**Stored items**
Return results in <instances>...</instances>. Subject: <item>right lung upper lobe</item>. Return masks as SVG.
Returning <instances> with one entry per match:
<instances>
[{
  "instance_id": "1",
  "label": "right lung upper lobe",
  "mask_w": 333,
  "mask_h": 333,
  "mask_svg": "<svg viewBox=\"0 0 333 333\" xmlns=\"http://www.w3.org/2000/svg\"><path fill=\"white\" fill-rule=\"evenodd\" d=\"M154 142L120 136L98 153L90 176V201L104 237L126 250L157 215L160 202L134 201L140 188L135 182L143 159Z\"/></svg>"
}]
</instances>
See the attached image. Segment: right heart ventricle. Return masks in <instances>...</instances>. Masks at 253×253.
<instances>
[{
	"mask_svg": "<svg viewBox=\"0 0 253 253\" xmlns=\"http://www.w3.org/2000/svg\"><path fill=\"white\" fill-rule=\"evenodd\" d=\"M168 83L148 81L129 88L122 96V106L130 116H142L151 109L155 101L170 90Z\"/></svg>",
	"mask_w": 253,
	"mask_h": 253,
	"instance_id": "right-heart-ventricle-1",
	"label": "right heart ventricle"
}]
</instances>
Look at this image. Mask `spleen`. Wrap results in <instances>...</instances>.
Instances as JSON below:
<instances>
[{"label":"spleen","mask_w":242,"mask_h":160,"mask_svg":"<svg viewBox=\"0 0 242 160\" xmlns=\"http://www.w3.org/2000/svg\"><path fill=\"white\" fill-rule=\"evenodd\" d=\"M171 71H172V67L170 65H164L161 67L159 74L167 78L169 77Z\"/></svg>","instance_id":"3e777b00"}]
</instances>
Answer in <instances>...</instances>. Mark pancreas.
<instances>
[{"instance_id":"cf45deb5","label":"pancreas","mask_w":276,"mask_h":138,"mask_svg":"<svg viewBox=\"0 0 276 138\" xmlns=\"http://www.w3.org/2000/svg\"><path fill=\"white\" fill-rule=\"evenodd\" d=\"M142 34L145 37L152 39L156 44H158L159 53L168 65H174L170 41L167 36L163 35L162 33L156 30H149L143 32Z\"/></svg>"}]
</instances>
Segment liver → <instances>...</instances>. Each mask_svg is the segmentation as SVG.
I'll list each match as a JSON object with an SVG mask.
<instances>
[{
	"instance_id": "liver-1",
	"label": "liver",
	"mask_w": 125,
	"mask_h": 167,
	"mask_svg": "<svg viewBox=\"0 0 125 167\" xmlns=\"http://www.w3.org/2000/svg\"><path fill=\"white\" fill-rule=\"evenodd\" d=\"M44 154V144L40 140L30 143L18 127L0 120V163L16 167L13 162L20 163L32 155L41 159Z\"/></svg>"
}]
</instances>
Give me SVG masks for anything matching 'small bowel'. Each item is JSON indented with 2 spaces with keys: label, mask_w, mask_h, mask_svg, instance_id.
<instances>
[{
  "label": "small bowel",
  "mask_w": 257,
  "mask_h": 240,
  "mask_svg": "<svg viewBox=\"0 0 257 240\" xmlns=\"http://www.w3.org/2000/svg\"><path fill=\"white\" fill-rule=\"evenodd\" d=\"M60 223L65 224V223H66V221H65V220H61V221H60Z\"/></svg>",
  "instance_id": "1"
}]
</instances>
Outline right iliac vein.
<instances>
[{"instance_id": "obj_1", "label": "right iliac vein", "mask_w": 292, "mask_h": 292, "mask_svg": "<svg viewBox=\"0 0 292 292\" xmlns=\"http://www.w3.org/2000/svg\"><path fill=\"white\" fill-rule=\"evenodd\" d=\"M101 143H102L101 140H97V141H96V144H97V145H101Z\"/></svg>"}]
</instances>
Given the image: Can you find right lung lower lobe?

**WHAT TO PRODUCE**
Pick out and copy every line of the records above that contains the word "liver". Treat uppercase and lowercase letters as different.

**THE SOLUTION**
Segment liver → <instances>...</instances>. Each mask_svg is the segmentation as SVG.
	"instance_id": "liver-1",
	"label": "liver",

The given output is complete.